Richard and CP24 anchor Jamie Gutfreund have a look at the weekend’s new movies, “Alien: Covenant,” the return of one of the most fearsome alien species ever, the Xenomorph, the continuing adventures of Greg Heffley in “Diary of a Wimpy Kid: The Long Haul,” Liev Schreiber as the real-life Rocky in “Chuck” and the edgy rom com “The Lovers.”
Richard sits in with CTV NewsChannel anchor Marcia MacMillan to have a look at the big weekend movies, the Xenomorphic Alien: Covenant,” the whimptastic adventures of Greg Heffley in “Diary of a Wimpy Kid: The Long Haul,” Liev Schreiber as the real-life Rocky in “Chuck” and the edgy rom com “The Lovers.”
Alien: Covenant is the second instalment in the Alien prequel series and the sixth film in the franchise overall.
That’s a lot of facehugging and chestbursting.
Since the 1979 release of Alien, a film Roger Ebert called “an intergalactic haunted house thriller set inside a spaceship,” audiences have been fascinated with the sci fi / horror series.

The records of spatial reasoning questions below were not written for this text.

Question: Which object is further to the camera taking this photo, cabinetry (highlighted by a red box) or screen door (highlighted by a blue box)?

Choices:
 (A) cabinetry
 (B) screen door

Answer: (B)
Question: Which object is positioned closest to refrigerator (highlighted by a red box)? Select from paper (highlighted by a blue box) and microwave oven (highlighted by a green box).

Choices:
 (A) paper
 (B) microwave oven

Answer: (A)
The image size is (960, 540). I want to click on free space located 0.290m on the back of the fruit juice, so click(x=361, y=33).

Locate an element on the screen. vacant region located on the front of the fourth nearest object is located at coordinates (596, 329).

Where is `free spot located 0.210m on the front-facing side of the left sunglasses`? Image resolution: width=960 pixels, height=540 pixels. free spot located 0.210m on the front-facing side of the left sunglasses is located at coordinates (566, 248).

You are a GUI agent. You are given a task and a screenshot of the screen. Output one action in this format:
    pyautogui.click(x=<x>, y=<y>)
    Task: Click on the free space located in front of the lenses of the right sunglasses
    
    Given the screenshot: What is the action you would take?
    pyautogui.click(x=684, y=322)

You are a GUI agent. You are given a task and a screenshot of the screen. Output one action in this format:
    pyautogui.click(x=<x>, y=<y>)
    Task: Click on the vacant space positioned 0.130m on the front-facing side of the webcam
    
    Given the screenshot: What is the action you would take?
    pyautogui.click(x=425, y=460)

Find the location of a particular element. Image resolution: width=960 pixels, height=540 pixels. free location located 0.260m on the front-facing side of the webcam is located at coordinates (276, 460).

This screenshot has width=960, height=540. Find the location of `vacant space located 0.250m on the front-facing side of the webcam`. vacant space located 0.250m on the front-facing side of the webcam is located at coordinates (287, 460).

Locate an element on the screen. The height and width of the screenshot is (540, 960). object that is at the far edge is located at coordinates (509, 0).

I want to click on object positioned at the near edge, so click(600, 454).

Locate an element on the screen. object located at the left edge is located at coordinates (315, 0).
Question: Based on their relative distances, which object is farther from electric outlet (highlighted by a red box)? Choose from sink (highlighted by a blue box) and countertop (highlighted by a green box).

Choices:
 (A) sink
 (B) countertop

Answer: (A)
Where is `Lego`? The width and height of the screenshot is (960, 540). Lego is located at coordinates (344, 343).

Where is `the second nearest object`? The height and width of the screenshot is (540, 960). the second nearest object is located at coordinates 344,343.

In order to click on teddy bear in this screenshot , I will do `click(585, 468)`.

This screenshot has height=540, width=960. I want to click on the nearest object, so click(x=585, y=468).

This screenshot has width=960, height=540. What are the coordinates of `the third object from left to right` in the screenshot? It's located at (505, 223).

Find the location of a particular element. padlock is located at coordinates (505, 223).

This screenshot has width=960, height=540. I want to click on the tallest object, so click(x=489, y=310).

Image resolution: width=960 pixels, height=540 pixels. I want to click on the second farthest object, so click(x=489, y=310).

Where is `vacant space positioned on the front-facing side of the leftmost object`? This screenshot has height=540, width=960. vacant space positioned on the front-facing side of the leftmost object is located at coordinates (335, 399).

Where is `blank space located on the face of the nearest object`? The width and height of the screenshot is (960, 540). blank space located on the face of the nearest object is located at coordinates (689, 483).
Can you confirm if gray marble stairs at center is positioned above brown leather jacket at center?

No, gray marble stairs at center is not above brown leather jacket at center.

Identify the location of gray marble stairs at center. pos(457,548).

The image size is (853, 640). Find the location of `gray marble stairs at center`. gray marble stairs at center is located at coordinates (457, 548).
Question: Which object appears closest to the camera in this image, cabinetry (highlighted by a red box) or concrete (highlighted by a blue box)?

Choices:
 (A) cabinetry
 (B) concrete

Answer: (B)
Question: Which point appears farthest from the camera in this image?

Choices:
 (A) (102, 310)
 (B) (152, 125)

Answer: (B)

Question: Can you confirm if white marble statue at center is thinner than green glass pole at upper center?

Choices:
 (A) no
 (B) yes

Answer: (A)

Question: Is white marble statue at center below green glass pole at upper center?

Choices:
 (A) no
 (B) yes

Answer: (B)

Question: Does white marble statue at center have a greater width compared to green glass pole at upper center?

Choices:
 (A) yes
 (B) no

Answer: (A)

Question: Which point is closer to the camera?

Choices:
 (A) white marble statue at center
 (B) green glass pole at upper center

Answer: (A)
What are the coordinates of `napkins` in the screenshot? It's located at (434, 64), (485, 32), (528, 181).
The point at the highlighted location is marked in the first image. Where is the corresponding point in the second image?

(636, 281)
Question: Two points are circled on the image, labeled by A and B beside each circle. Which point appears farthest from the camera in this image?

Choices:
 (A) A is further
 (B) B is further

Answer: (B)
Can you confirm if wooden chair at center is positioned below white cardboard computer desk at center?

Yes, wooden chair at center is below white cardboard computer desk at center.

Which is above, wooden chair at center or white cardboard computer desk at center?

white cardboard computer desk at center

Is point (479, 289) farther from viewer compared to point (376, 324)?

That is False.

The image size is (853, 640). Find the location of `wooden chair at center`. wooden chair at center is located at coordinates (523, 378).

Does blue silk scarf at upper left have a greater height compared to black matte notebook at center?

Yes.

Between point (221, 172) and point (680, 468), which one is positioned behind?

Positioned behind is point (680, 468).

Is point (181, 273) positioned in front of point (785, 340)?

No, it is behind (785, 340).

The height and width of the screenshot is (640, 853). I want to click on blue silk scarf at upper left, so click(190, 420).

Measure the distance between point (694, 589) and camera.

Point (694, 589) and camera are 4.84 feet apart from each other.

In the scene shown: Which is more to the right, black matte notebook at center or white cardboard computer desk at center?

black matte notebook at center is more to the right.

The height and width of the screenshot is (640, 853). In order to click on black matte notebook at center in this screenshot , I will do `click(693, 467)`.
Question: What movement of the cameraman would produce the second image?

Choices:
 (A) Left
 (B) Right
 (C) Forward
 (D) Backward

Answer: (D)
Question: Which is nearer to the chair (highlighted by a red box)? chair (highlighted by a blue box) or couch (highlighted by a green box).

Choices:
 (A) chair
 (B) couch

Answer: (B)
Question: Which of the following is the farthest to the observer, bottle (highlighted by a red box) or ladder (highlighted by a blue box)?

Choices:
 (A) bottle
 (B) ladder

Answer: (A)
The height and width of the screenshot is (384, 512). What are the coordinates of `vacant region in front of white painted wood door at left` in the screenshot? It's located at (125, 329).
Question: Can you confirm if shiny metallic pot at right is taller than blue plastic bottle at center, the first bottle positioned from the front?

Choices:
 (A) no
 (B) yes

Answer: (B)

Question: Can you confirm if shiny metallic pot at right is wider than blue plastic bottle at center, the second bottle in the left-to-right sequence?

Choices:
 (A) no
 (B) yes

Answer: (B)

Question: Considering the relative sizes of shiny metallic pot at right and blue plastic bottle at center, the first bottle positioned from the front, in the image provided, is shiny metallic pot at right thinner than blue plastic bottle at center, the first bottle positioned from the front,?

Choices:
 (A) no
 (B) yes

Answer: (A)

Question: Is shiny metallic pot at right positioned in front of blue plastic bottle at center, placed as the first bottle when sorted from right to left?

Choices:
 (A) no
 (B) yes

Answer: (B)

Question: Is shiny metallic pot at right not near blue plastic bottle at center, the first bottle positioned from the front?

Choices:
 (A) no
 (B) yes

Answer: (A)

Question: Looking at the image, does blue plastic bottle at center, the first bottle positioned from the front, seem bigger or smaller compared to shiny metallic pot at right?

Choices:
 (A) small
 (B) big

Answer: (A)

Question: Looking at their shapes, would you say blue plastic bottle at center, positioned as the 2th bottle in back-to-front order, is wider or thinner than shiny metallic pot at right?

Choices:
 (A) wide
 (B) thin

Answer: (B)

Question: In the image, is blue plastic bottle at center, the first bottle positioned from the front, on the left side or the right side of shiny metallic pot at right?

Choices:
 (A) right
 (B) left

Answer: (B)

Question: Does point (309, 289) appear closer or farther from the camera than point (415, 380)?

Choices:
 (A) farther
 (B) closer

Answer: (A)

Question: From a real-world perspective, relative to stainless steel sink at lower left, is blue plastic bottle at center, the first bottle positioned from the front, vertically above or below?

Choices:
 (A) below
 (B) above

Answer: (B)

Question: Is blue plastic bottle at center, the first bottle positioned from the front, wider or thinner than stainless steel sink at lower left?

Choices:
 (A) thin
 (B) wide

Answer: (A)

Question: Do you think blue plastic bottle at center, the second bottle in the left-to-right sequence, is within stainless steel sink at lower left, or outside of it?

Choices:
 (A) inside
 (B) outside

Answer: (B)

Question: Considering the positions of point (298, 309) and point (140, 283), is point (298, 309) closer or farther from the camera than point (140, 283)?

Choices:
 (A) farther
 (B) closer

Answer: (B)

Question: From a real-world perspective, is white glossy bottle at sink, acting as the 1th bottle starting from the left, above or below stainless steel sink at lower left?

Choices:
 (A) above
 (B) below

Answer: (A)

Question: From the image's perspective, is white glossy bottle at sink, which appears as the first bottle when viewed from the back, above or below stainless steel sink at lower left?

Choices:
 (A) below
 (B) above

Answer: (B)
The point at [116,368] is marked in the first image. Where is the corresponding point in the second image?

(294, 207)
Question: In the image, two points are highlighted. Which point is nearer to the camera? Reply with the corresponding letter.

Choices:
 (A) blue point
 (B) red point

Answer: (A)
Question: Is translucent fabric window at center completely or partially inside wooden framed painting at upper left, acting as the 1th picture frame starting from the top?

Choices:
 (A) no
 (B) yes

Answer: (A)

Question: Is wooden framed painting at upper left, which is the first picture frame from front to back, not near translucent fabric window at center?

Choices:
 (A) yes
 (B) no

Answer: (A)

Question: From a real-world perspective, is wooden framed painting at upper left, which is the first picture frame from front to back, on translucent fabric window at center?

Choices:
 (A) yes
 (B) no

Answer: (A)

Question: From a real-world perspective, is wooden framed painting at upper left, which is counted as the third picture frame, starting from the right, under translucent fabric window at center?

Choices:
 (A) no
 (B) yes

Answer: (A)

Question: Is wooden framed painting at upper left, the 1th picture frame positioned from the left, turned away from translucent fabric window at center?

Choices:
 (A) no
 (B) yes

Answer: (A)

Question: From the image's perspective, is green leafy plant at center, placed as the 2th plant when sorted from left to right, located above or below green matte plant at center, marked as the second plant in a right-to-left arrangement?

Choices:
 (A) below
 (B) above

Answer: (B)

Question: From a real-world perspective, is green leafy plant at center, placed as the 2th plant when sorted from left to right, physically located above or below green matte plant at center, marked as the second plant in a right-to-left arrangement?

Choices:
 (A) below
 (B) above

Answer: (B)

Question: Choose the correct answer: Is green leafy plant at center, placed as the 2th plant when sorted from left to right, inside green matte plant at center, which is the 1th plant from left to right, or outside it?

The latest movie sees a new crew—including Michael Fassbender, Katherine Waterston, Billy Crudup and Danny McBride—on a mission to colonize planet Origae-6. Along the way they abandon their original course, choosing a closer, apparently inhabitable planet only to be met with terror and acid-spewing creatures.
Covenant is the third Alien movie directed by Ridley Scott. I once asked him what it was that kept him casting his eyes to the skies movie wise.
“The fantasy of space,” he said, “which is now also a reality, is a marvellous platform and a form of theatre. Honestly, almost anything goes.”
The freedom of the sci fi genre is a common theme among creators. Denis Villeneuve, whose sequel to Ridley Scott’s Blade Runner, now titled Blade Runner 2049, comes out later this year, remembers how his mind was opened by his first exposure to the genre.
“At a very young age one of my aunts came home one night and she had brought two or three big cardboard boxes filled with magazines,” says Villeneuve. “Those magazines were all about sci fi. Those boxes changed my life because the amount of poetry and creativity among the guys that were drawing those comic strips. They were very strong storytellers. They were all like mad scientists playing with our brains.”
Alien: Covenant has only been in theatres for a few hours and Scott has already announced another sequel he plans on filming in the next fourteen months.
Until that one hits theatres what other sci fi films should we have a look at?
Vincenzo Natali, the director of episodes of television’s Westworld and Orphan Black and adventurous films like Cube and Splice has some suggestions. “I could mention 2001, Star Wars and The Matrix, but we’ve all been there. I think there are some very worthy science fiction films that aren’t so well known.”
First on his list is Stalker, from master director Andrei Tarkovsky.
“It’s about a zone in Russia that may have had some kind of alien visitation and is highly classified. There are very special people called stalkers who illegally enter the zone and can take you to a place where your wishes can come true. No other movie ever made is quite like it. It is one of the most beautiful films I’ve ever seen.”
Next up is The 10th Victim, a futuristic Marcello Mastroianni movie about a deadly televised game called The Big Hunt which becomes a replacement for all conflict on Earth, but at what cost? “An Italian film made in the ’60s but way ahead of its time,” he says. “It’s a satirical comedy, absolutely brilliantly made, filled with cool futuristic Italian design and it’s really funny. I cannot recommend it enough.”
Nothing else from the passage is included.